Это первый зал, самый невинный. Здесь выигрыш в семь раз больше ставки. А в следующем — в тридцать семь. В следующем — нервный экстаз. Здесь бьются в истерике страсти.
Эти страсти придумали не африканцы. Африканцы сюда не ходят. Здесь французы, испанцы, американцы…Зеленое сукно принимает любую валюту. Шелестят доллары, фунты, франки. Игроки стараются держать себя спокойно. Они не видят, как сжимаются их кулаки, не слышат скрежета своих зубов.
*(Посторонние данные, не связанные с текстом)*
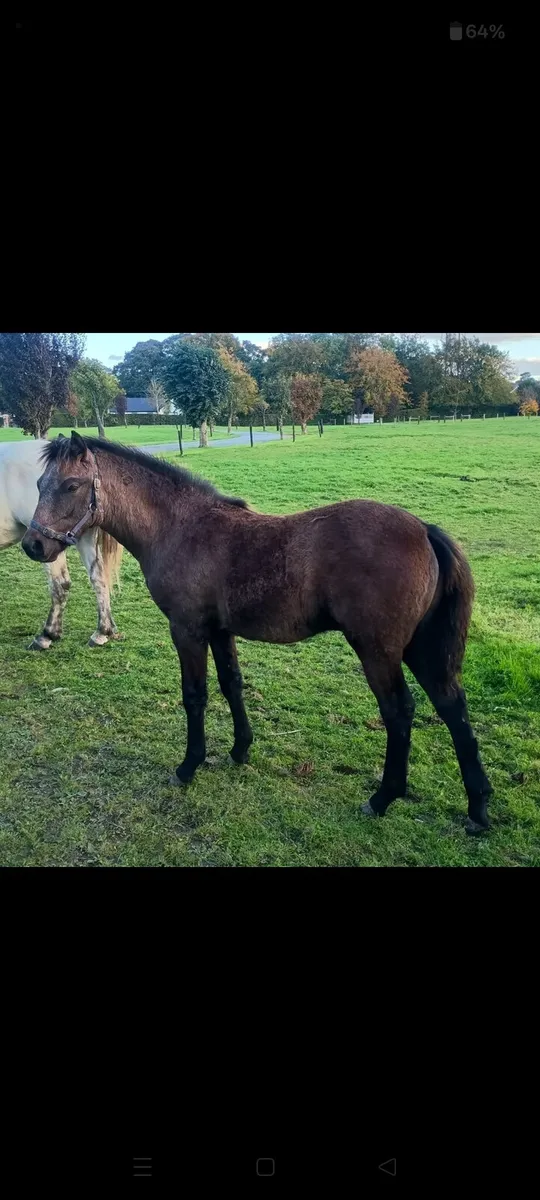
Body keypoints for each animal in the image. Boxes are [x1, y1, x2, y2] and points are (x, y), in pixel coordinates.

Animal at [0, 437, 123, 649]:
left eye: (71, 487)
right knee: (98, 577)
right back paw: (102, 631)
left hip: (49, 546)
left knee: (60, 584)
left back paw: (47, 635)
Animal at [22, 431, 493, 832]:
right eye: (40, 483)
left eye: (71, 485)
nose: (33, 545)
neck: (180, 528)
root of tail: (424, 530)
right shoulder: (219, 630)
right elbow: (232, 683)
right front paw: (240, 749)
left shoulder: (187, 630)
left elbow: (195, 696)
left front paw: (188, 766)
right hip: (419, 648)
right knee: (452, 706)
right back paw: (478, 808)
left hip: (377, 650)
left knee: (399, 711)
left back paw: (383, 798)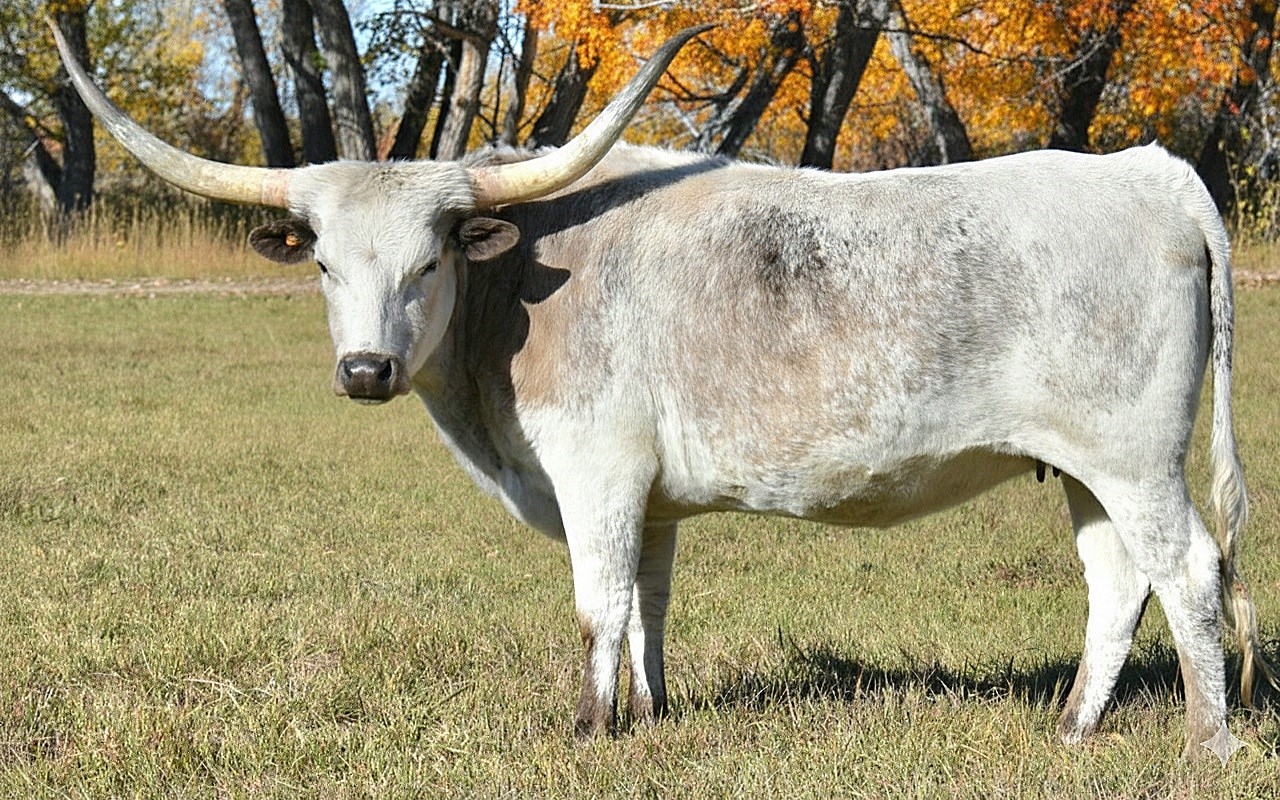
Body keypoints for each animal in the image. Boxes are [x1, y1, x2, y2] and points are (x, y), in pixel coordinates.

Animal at [54, 23, 1276, 758]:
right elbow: (646, 606)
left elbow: (597, 602)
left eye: (431, 257)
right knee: (1115, 580)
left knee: (1187, 570)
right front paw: (645, 713)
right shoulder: (646, 497)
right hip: (1081, 466)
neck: (520, 288)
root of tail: (1145, 169)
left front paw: (588, 730)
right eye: (318, 263)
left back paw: (1205, 745)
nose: (365, 370)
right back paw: (1070, 729)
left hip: (1132, 456)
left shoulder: (594, 470)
Мечется шарик, и уже не только воспаленные глаза, но, как в безумном тике, дергаются за ним тела.
В этом зале можно стать богатым в несколько минут. Именно за богатством сюда и приходят. В этом зале теряют все, что имеют.
Бешено вертится шарик, носится по столу. Черное — красное. Где остановится? Плывут над столами лопатки, и тупые глаза провожают только что вынутые и безвозвратно потерянные деньги. До утра горят неоновые огни казино. До утра горят страсти. До утра мечется шарик… Черное — красное… Где остановится? Черные костюмы крупье, черные лопатки, черные души…
Теплоход коммунистического труда приближается к порту. Нас не встречают, не спрашивают, кто мы, откуда и куда идем. Одновременно с нами подходит еще несколько судов. Их тоже не встречают. Ничего не поделаешь, по законам порта он принимает суда с шести утра до десяти вечера. Пришел в другое время — стой и жди. И мы бросаем якорь на внешнем рейде, поднимаем флаг: «Мне нужен лоцман».
Лоцманский катер причалил к борту ровно в шесть. Поднялся на мостик высокий худой француз. Как и положено в морской практике, говорит по-английски, но с сильным французским акцентом. Как и положено, он улыбающийся, предупредительный, остроумный.
Моросит мелкий противный дождь. Мелкий-мелкий, как из пульверизатора. Сзади и спереди подошли буксиры и потащили нас к причалу. Люди с буксиров в тонких коробящихся плащах яркого апельсинового цвета, в какой обычно окрашивают паруса спасательных шлюпок. А марокканцы удачно использовали этот наиболее заметный на воде цвет для плащей. До самого горизонта замелькали желтые пятнышки.
Уже светло, и виден огромный, блестяще организованный порт. Бесконечные причалы, пирсы, стройные, добротные. Краны, будто насторожившиеся вереницы гусей, медленно движутся или стоят, вытянув шеи.